In 2017, there were nearly 2.3 million cases of chlamydia, gonorrhea, and syphilis reported across the United States, surpassing the numbers from 2016 - a record high - by over 200,000 cases.
Between 2013 and 2017, the rates for all three diseases has risen drastically. Gonorrhea increased by 67 percent to 555,608 cases, syphilis by 76 percent to 30,644 cases, and chlamydia increased by 22 percent to 1.7 million cases.
A decade ago, the improvement in screening for these infections and the funding made available for healthcare meant that people were being diagnosed and treated quickly when they did contract diseases.
While syphilis shows up as a rash and sores on the skin, diseases like gonorrhea and chlamydia can fester without showing any symptoms. All three are treatable with antibiotics if caught early, but can lead to infertility and other serious health concerns without treatment.
“We are sliding backward,” said Jonathan Mermin, director of CDC’s National Center for HIV/AIDS, Viral Hepatitis, STD, and TB Prevention. “It is evident the systems that identify, treat, and ultimately prevent STDs are strained to near-breaking point.”
Originally, it seemed as though African Americans and gay men were most at risk, and while they are still the two worst affected demographics, the others are quickly playing catchup.
A number of factors are at play here, and increasingly risky sexual behavior is a major one.
With the increased success in treating HIV/AIDS and even with the advent of PrEP to help prevent the virus, people seem to believe they can take more risks and simply not have to deal with the consequences.
There also appears to be a link between HIV and syphilis, with half of the men diagnosed with syphilis already having been diagnosed with HIV.

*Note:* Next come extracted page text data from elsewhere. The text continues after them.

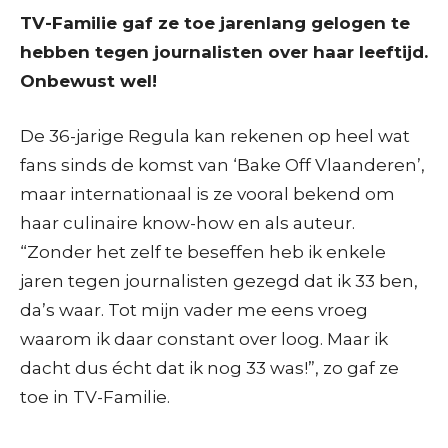
TV-Familie gaf ze toe jarenlang gelogen te
hebben tegen journalisten over haar leeftijd.
Onbewust wel!
De 36-jarige Regula kan rekenen op heel wat
fans sinds de komst van ‘Bake Off Vlaanderen’,
maar internationaal is ze vooral bekend om
haar culinaire know-how en als auteur.
“Zonder het zelf te beseffen heb ik enkele
jaren tegen journalisten gezegd dat ik 33 ben,
da’s waar. Tot mijn vader me eens vroeg
waarom ik daar constant over loog. Maar ik
dacht dus écht dat ik nog 33 was!”, zo gaf ze
toe in TV-Familie.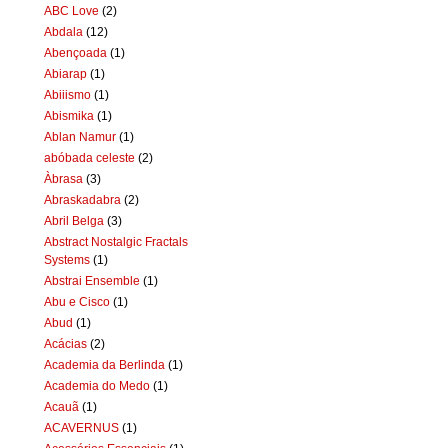
ABC Love
(2)
Abdala
(12)
Abençoada
(1)
Abiarap
(1)
Abiiismo
(1)
Abismika
(1)
Ablan Namur
(1)
abóbada celeste
(2)
Àbrasa
(3)
Abraskadabra
(2)
Abril Belga
(3)
Abstract Nostalgic Fractals
Systems
(1)
Abstrai Ensemble
(1)
Abu e Cisco
(1)
Abud
(1)
Acácias
(2)
Academia da Berlinda
(1)
Academia do Medo
(1)
Acauã
(1)
ACAVERNUS
(1)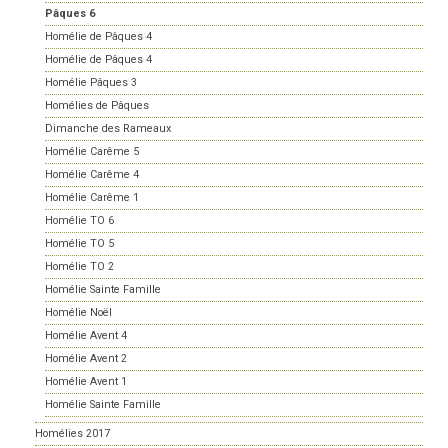
Pâques 6
Homélie de Pâques 4
Homélie de Pâques 4
Homélie Pâques 3
Homélies de Pâques
Dimanche des Rameaux
Homélie Carême 5
Homélie Carême 4
Homélie Carême 1
Homélie TO 6
Homélie TO 5
Homélie TO 2
Homélie Sainte Famille
Homélie Noël
Homélie Avent 4
Homélie Avent 2
Homélie Avent 1
Homélie Sainte Famille
Homélies 2017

“The fear, which I share, is that we won’t contain syphilis among men who have sex with men,” Matthew Golden, director of the Public Health for the Seattle and King County HIV/STD control program, told Vox in 2017. “And if the epidemic in men who have sex with men gets big enough, which is what is happening, there are enough people who have sex with both men and women that it won’t be possible to contain it.”
Experts are also citing the rise in dating apps, such as Tinder, Grindr, and OkCupid, for the increase in the instances of STDs, because of the casual sex that they have made so readily available.
In some cases, it may also be improvements in screening that have led to an apparent rise in cases, when in reality the new methods are just better at detecting what was already there.
The biggest concern for experts across the US, however, is the fact that public health funding has been cut in the past two years under President Donald Trump.
“It’s not a coincidence STDs are skyrocketing — state and local STD programs are working with effectively half the budget they had in the early 2000s,” said David Harvey, executive director of the National Coalition of STD Directors. “If our representatives are serious about protecting American lives, they will provide adequate funding to address this crisis. Right now, our STD prevention engine is running on fumes.”
Clinics are shutting down as they run out of funding, making them either harder or impossible for many people who might need treatment to get it.